Elizabeth Gilbert sits with Tim Ferriss to talk about the Celtic prayer of approach, two-way prayer, the stewardship of self — and why relaxation, not resilience, might be the real revolution.
“I bring an undefended heart to our meeting place. I will not negotiate by withholding, I am not subject to disappointment. I have no cherished outcome.”
“That poem and that spirit is the foundational agreement of all my friendships, and I say those words, ‘I have no cherished outcome,’ a lot to my friends.”
“Sometimes the only way you find out you had a cherished outcome is when you didn’t get it.” The hurt, the resentment, the feeling excluded — that’s the data.

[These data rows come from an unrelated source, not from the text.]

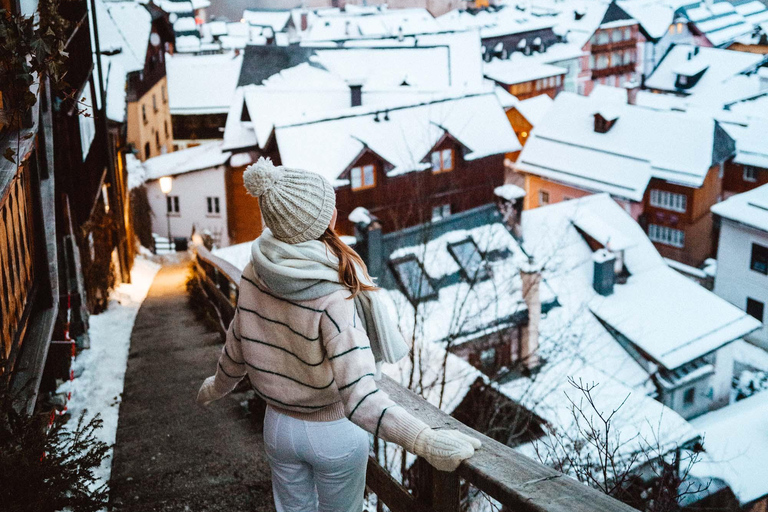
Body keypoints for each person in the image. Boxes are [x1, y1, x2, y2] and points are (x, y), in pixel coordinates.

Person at [196, 157, 480, 512]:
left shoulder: (255, 271)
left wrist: (215, 386)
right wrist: (424, 440)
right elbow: (361, 399)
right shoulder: (333, 296)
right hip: (333, 433)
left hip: (278, 426)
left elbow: (237, 346)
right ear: (325, 221)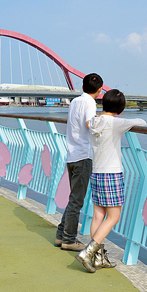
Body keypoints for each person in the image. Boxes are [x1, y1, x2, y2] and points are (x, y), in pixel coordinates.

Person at [76, 89, 146, 272]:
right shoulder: (115, 123)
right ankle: (87, 253)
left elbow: (91, 122)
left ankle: (98, 258)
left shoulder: (94, 121)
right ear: (120, 108)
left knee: (98, 215)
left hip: (97, 172)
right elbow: (141, 121)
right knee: (114, 217)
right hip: (112, 174)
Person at [55, 73, 104, 252]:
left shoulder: (75, 101)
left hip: (72, 154)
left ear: (82, 87)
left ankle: (61, 235)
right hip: (84, 155)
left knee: (73, 198)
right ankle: (69, 239)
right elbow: (90, 124)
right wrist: (103, 121)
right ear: (100, 90)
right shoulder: (90, 103)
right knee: (77, 200)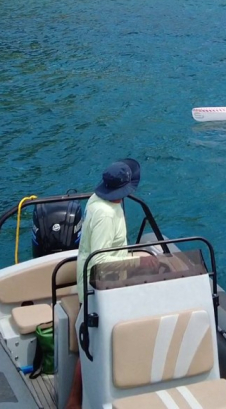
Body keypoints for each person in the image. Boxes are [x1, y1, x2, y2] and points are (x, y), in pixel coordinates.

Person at [66, 159, 156, 409]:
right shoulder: (105, 214)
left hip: (112, 280)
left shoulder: (98, 200)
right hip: (100, 285)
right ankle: (75, 402)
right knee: (94, 342)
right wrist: (136, 262)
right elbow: (102, 261)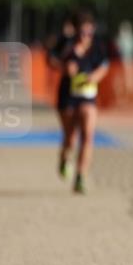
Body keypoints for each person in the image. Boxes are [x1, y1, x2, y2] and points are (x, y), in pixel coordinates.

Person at [66, 14, 109, 194]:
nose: (86, 36)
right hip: (71, 99)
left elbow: (104, 67)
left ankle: (80, 175)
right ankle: (65, 158)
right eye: (83, 33)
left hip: (89, 99)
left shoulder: (97, 50)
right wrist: (75, 74)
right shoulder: (71, 49)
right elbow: (69, 70)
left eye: (90, 33)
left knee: (88, 136)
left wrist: (95, 77)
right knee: (71, 139)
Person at [48, 16, 77, 179]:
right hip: (66, 92)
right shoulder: (62, 41)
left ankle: (72, 163)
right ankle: (65, 158)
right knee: (69, 133)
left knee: (76, 133)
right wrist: (63, 67)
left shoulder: (88, 43)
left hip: (83, 94)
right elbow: (50, 59)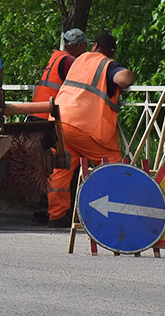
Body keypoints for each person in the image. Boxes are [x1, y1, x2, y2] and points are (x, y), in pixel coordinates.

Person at [46, 32, 135, 227]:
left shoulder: (79, 60)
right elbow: (124, 79)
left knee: (61, 168)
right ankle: (117, 211)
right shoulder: (106, 65)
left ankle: (57, 215)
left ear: (94, 46)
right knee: (112, 164)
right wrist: (130, 73)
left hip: (59, 121)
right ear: (111, 52)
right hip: (86, 127)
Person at [30, 28, 87, 223]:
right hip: (48, 117)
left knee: (40, 165)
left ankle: (39, 211)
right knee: (52, 165)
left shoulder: (56, 58)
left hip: (36, 114)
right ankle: (52, 211)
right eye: (84, 45)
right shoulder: (70, 62)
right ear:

“Almost the minute a relationship becomes romantic, I have a list as long as my arm of cherished outcomes.” Friendship is the easier classroom; love is the harder one.
“Write to yourself the words that you most wish that somebody would say to you.”
“Dear love, what would you have me know today?” Then put the pen down and listen. Most prayer is one-way; this practice is two-way.
“My love. My child. My sweetheart.” No improvement plan, no homework, no “but.” Whatever your inner critic would never call you — that’s the doorway.
Stop asking how you feel about yourself — that calls in every old verdict. Ask how you feel toward yourself. About hands the mic to your inner judge. Toward invites a friendly observer.
“What if it is just you writing to yourself from a kinder voice within you? Wouldn’t that be worthy enough to be slightly life-changing?”
“Martial artists know that the most relaxed person in conflict wins. Athletes, artists, actors — they all know it. Relaxation is where the flow happens.”
Stewardship over self — the same care a parent gives a child, turned inward. Honest “I” statements, no villains, no diagnoses. Not everybody’s entitled to have you in their life. The inbox test: the reason it’s been sitting there isn’t that you’re too busy — it’s that you don’t care.
Four or five things. That’s it. Everything else, including most of your inbox, falls under “I don’t care” — said without guilt, said as a fact.
A felt connection to something larger. Letters from love. Two-way prayer. Whatever quiets the part of you that thinks your output is the point.
Not a softer woman. A more dangerous one — because she’s no longer leaking force trying to be everything to everyone. Relaxed people don’t lose. They flow.
“When we’ve got something for you to do, you’ll be notified. Until then — rest.”